A sentient sword, reawakening in the hands of a toddler. And for the first time since waking up in this timeline, Gojo Satoru truly understood:
He wasn't attached to the quirk. He was the quirk. Not a power sharing the boy's body. The quirk factor from the boy's DNA. "Alright, kid. You don't know I'm here yet. But I'm watching. And when you're ready..."

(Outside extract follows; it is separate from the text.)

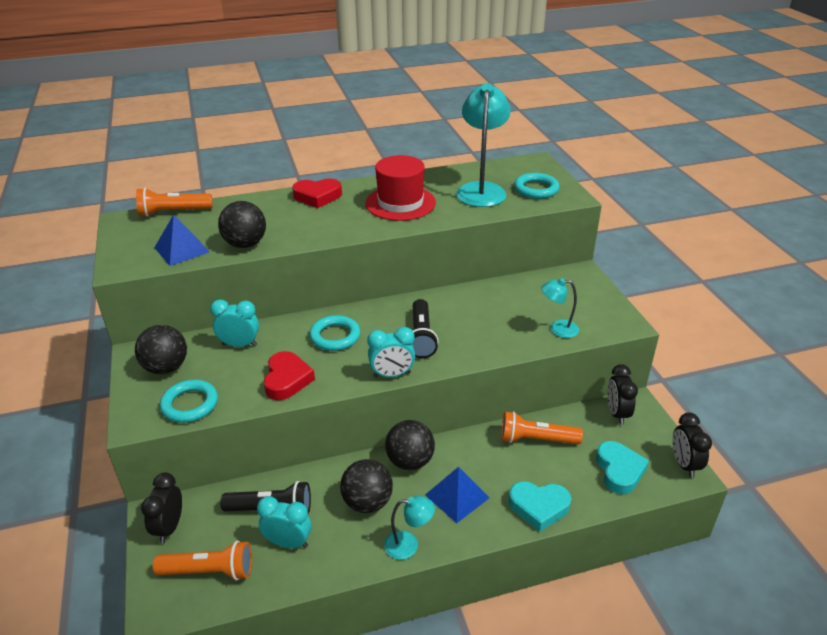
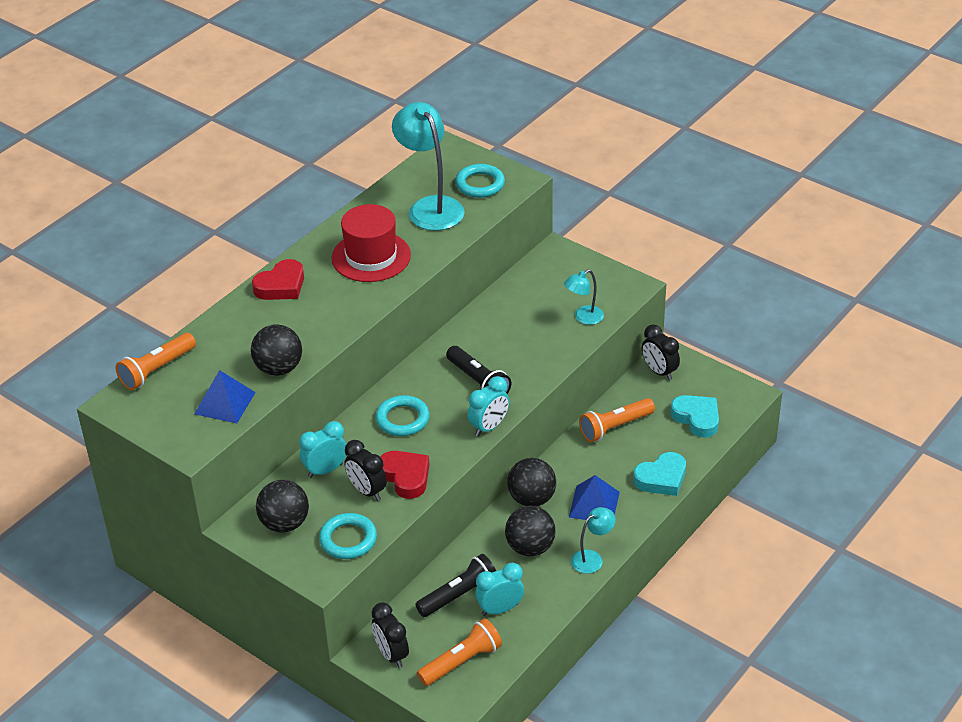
camera: 35 degrees left, 5 degrees up
(684, 464) = (739, 388): black clock -> black clock (367, 491)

A soft hum of power curls around Izuku's bones like a promise.
"...I got you."
Later that night, Inko sat at the kitchen table with a warm cup of barley tea in her hands, her laptop open in front of her. Izuku had finally gone down for a nap—still clutching that ridiculously sparkly plush goat she had gotten him. She hadn’t understood why he’d latched onto it so fiercely in the store, stamping tiny feet until she gave in. But the way his eyes had lit up, as if someone else had been cheering him on, made her wonder.
She clicked the refresh button.
Mothers of Quirk-Blessed Toddlers
(Private Support Group – 12 active users)
It wasn't much. A tucked-away corner of a parenting forum. No flashiness, no public-facing tags. Just a dozen exhausted mothers and a handful of suspiciously quiet usernames that had been there since before the first thread. Most of the posts were about sensory quirks, food aversions, or "how to politely tell your MIL not to try triggering your child's quirk for fun."
Inko hesitated for a second, fingers hovering above the keyboard.
Then she typed:
"Hi... I'm not sure if this is the right place, but has anyone's child ever talked about... being guided by invisible feelings? Not voices. Not hallucinations. Just... strong emotions that feel like they're coming from somewhere else?"
She bit her lip. It sounded ridiculous. She hovered over the 'Post' button for a full ten seconds before clicking it.
Refresh.
Nothing.
She sighed. Took a sip of tea. The apartment smelled faintly like fried tofu and rain—from dinner last night, and it lingered in the way oils always did.
Then the notification pinged.
1 reply from user "HiddenQuirk72"
Inko clicked.
It was one word.
Possession.
Her blood turned to ice.
User: ConcernedAuntie42
"That's rare, but not unheard of. Uwabami's quirk — the snake hair? One of the snakes acts on its own. They say it recognizes faces even she doesn't. People call it a sentient mutation. Yours might be something similar?"
Another reply chimed in.
User: FolkloreJunkie
"Look up 'Sentient Quirks' in the Hoshino Institute archives. Some mutations develop full cognitive autonomy. Most are harmless. Some... bond with the host."
Inko exhaled slowly.
Her fingers hovered above the keyboard, unsure if she wanted to ask the obvious question:
Bond with what?
She stood up slowly. Her knees felt unsteady. She knew it was probably just some unfunny troll. Someone trying to get a rise out of a tired new mom. But still—
She went to the hallway closet. Pulled out the old shoebox buried under winter coats. Inside were the emergency candles, old sticks of sage, sandalwood incense, and the tiny brass bowl her grandmother used to use.
She lit a stick of sage.
"...Just to be safe," she muttered, and closed the door.